What is Self Awareness?
Self-awareness is the knowledge of one’s own capabilities, progress, behaviors, and personality. When employees have a better understanding of themselves, they feel empowered to:
- assess their current activity and performance status,
- identify where they can make improvements,
- execute the changes, and
- build on their areas of strength.
The role of a manager is to speed up this self-awareness in their staff. That means looking at performance management in a new light. One that allows organizations to create a culture of continuous improvement in their engagement and motivation of employees. research has proven that all staff wants to feel that they have made progress at work. They can go home feeling more satisfied, engaged and willing to do it all again tomorrow. The manager’s role is to find the means for them to achieve their goals and while at work become “fixated on progress”.
What Should Managers Do?
In our fast-paced, highly competitive globalized marketplaces, managers will not get the best results from their people by using traditional “command and control” management techniques. It’s time for them to fully to embrace the new paradigm of “staff self-management”. As Einstein reminded us you don’t get different outcomes from using the same approach.
Managers need a new logic for today’s challenges. Employees will not respond to archaic management styles that don’t allow them to be engaged with the company and their colleagues. They want to feel valuable in their role.
In the busy world of monthly reporting, managers have less and less time to spend with staff. This means organizations can’t rely on periodic appraisals or managers being proactive about dealing with employee performance. Moving to employee self-management means encouraging staff to take accountability for their own progress.
Leaderboards are a Self Management Tool
Leaderboards are the key to a new understanding of performance reviews. They provide immediate performance feedback to individuals and teams on the activities they are doing and their progress towards their target. This is the perfect tool to allow individuals to effectively manage themselves with the support of their manager. Leaderboards also highlight those staff who are falling behind and clearly need coaching or training to lift their game. Managers can then focus on performance management for underperforming employees. Rather than a one size fits all approach to managing the team.
Employees who become responsible for reviewing their own performance, feel in control, and can keep in tune with their day-to-day “wins”. The more employees who do self manage the more the organization is likely to have a high performing culture with a daily focus on making progress towards their goals. This focus can also motivate innovation as aware employees look for better ways to do their activities and achieve the desired progress.
Managers and staff should be thinking of performance reviews in the context of sports teams, or an orchestra, where members of the team are evaluated at the end of every period of play. The leaderboard shows individual activity, progress against their target, and the time they have to modify behaviors and activity levels as required.

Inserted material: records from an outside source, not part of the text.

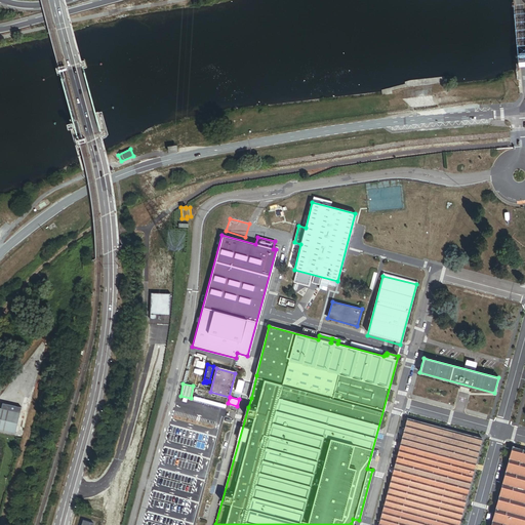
[(0,429),(14,433),(19,412),(0,407),(0,429)]
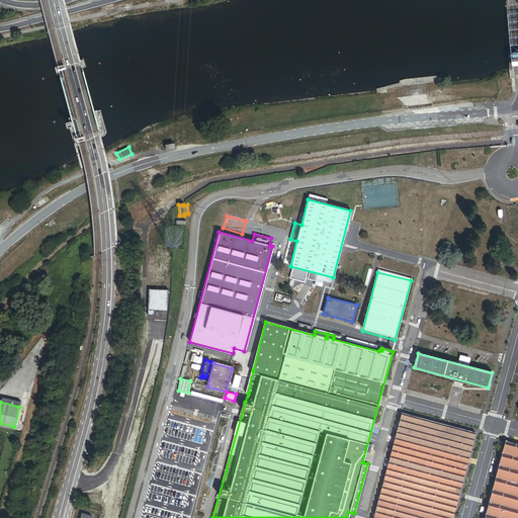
[(452,517),(475,433),(402,414),(373,517),(452,517)]
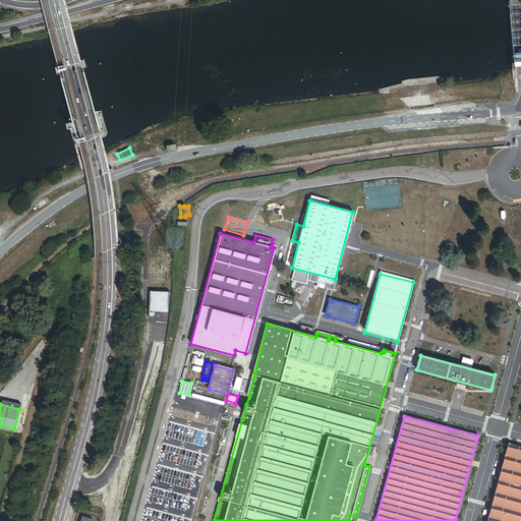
[(217,420),(207,462),(219,465),(229,423),(217,420)]
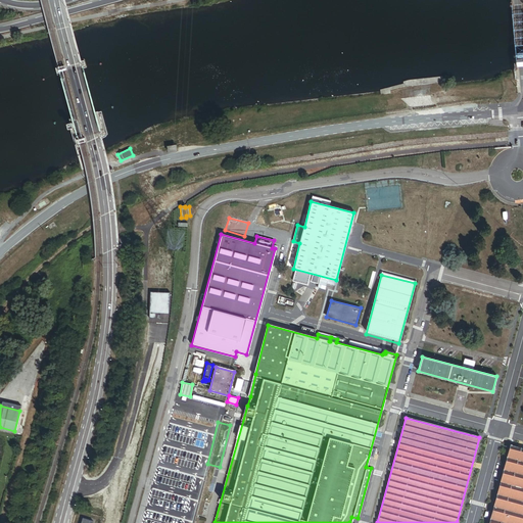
[(522,522),(522,448),(510,445),(489,522),(522,522)]
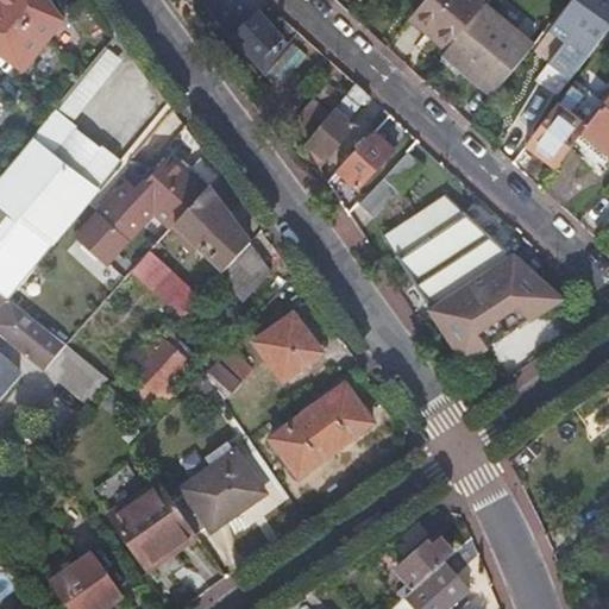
[(46,0),(0,0),(0,5),(45,42),(61,20),(46,0)]
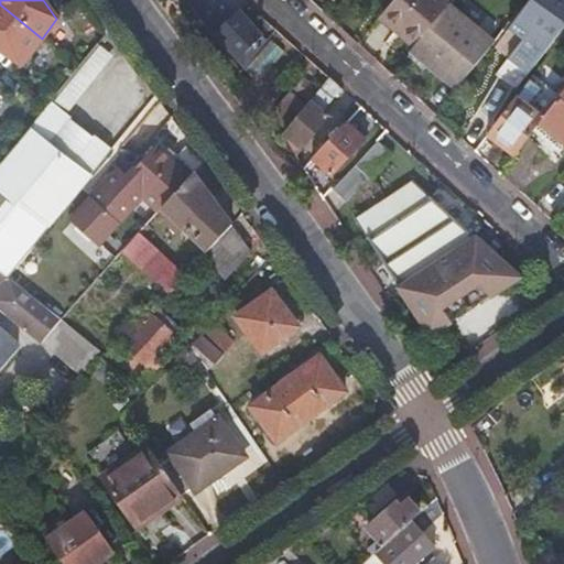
[(246,66),(261,49),(255,43),(261,36),(249,24),(248,26),(237,13),(227,23),(208,0),(194,0),(192,3),(206,22),(205,23),(210,29),(214,24),(218,29),(215,33),(246,66)]
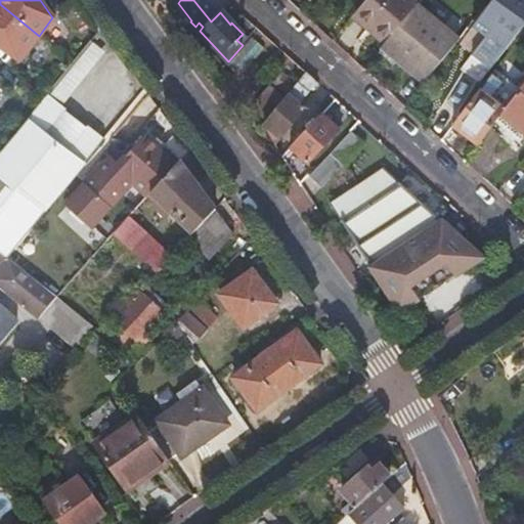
[(385,42),(417,4),(411,0),(366,0),(356,12),(375,28),(372,32),(385,42)]
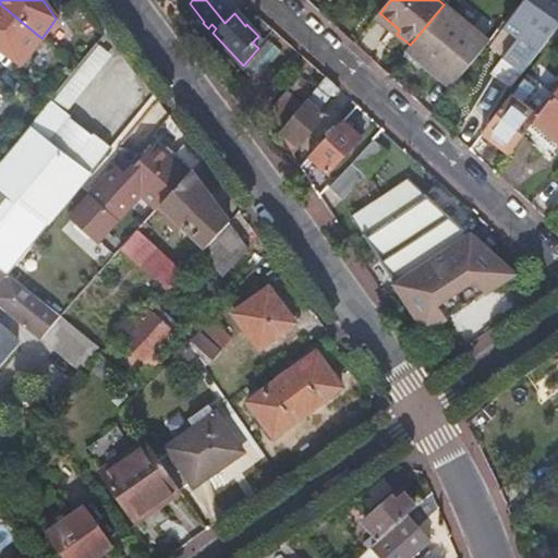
[(490,76),(510,91),(557,24),(557,0),(525,0),(504,28),(518,38),(490,76)]
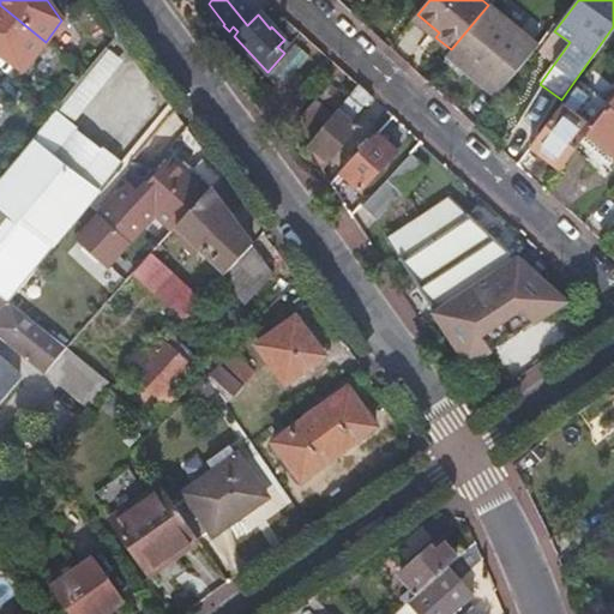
[(0,5),(0,54),(22,72),(46,42),(0,5)]
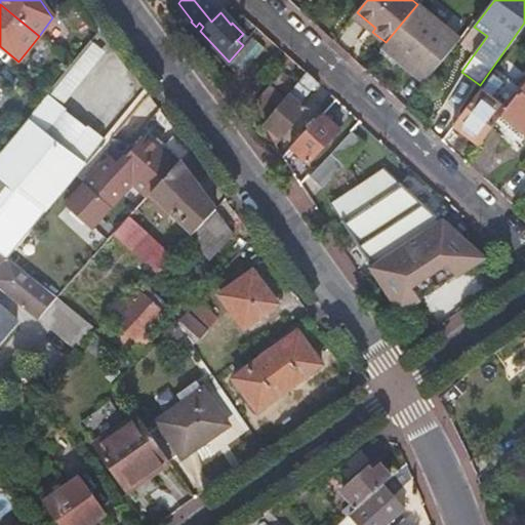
[(451,32),(417,4),(386,42),(385,44),(419,72),(429,80),(460,38),(451,32)]
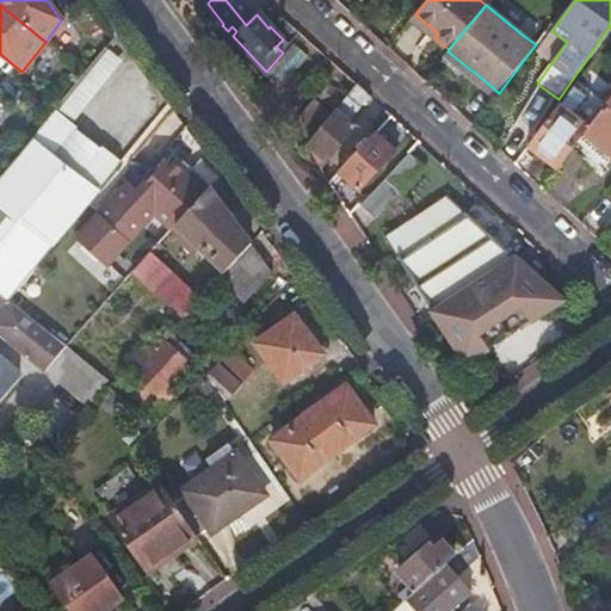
[(308,143),(321,166),(355,125),(349,121),(370,96),(357,84),(346,97),(335,110),(308,143)]
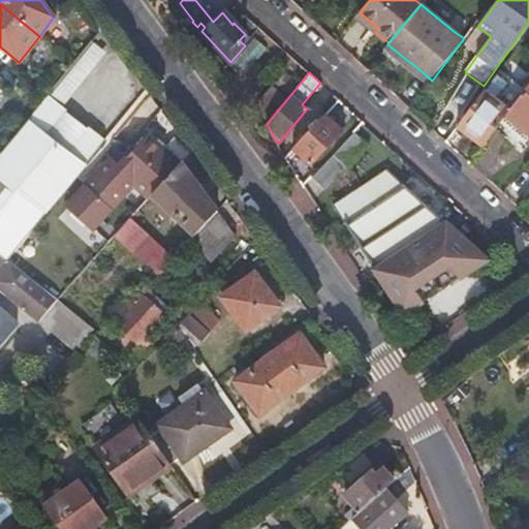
[(279,86),(290,95),(300,84),(288,75),(279,86)]
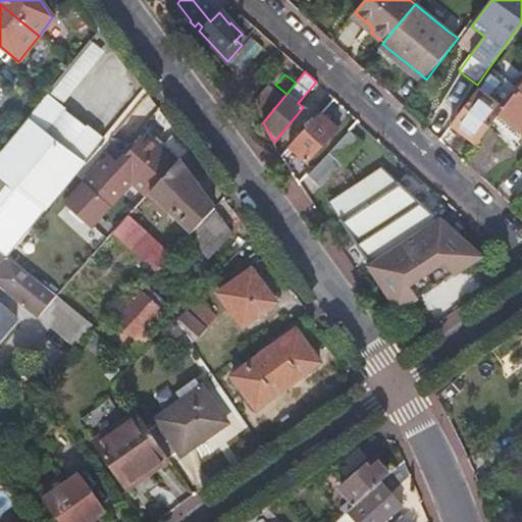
[(521,84),(502,111),(493,121),(519,145),(521,141),(521,84)]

The information displayed on a leaderboard is also objective. It is not about the person. It is about their performance and activity level. Leaderboards eliminate any tendency for managers to talk about personal attributes or make subjective comments. In sport, the analogy is playing the ball, not the person.
Staying ‘on the game’
Creating a culture of self-management keeps staff motivated and “on top of their game”. Staff to take it upon themselves to monitor their own KPIs and be driven enough to make it happen. Visibility of staff performance data on a leaderboard encourages them to identify what behavioral change is required, execute the change and accelerate towards the target. Leaderboards provide guidance on performance and progress. Every move they make, every claim they stake, is reflected on the leaderboard and displayed on the office TV. This also allows everyone to celebrate the milestones of progress against a goal.
People who don’t know their strengths and weaknesses actually tend to overestimate themselves. Poor self-awareness leads to poor performance and, consequently, termination. Providing the tools for staff to know themselves helps them use their strengths better, develop where they can, and with the help of a manager, avoid areas where they are unskilled or unsuited. The simple truth: people who are self-aware and know themselves do a better job.